Immm is a BYOB place in Uptown with a long chalkboard full of excellent Thai food options (like papaya salad and boat noodles). But one of the best dishes here is their tom kha. It’s a bright coconut soup that has a great balance of sweet and savory, and it'll make you feel better even if you had a dentist appointment and jury duty on the same day.

We’re not going to tell you whether you should or shouldn’t do the spicy “Monster Hell Ramen” challenge at Strings in Chinatown - that’s between you and your health insurance provider. But we can tell you that Strings is a great place for ramen no matter your spice tolerance or what type of broth you prefer. They have shoyu, shio, miso, and tonkotsu, along with toppings we don’t see as often, like turkey, crab meat, and beef tongue.

Lonesome Rose in Logan Square looks like a Southern California Ikea filled with margaritas and lots of Tex-Mex food. So if you need something warm, but want to feel far away from Chicago winter, come here and order the chicken tortilla soup. It’s perfectly salty, limey, and has a nice crunch from all the tortilla strips. Then, once you realize that the blizzard outside isn’t going away anytime soon, grab a few drinks at their basement bar Golden Teardrops.

Virtue is a Southern restaurant in Hyde Park that’s more comforting than a day spa full of emotional support animals. And their gumbo - made with a thick broth, rice, andouille sausage, and chicken - is the most soothing thing on the menu. We’ve considered just sticking our faces into the bowl to maximize efficiency, but it’s a very nice restaurant and we don’t want to be asked to leave.

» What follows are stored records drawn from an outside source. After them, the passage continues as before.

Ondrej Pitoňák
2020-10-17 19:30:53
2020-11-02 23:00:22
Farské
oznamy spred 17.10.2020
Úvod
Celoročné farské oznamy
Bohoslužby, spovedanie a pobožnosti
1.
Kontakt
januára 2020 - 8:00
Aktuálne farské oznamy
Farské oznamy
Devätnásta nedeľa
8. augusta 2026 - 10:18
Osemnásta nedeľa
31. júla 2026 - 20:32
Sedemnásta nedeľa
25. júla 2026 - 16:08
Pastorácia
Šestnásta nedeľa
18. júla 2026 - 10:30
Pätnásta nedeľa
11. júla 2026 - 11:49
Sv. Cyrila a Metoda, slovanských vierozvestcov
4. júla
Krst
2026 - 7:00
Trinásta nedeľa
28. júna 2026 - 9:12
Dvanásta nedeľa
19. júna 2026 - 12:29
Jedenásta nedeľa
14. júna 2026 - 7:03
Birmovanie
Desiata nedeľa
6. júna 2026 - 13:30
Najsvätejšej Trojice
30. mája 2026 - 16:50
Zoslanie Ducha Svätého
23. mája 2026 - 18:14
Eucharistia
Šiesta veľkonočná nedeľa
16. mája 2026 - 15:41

Maybe you’re not crazy about the inherent brothiness of soup. If that’s the case, 1) congratulations on making it all the way to the end of this guide, and 2) go to Miss Saigon in Uptown for their brothless pho. It’s a big bowl of thin rice noodles and crispy bone-in chicken, and we get just as much joy out of eating it as the soupy version. They do offer broth on the side, so you can either pour it on top of the noodles or just sit there and scowl at it.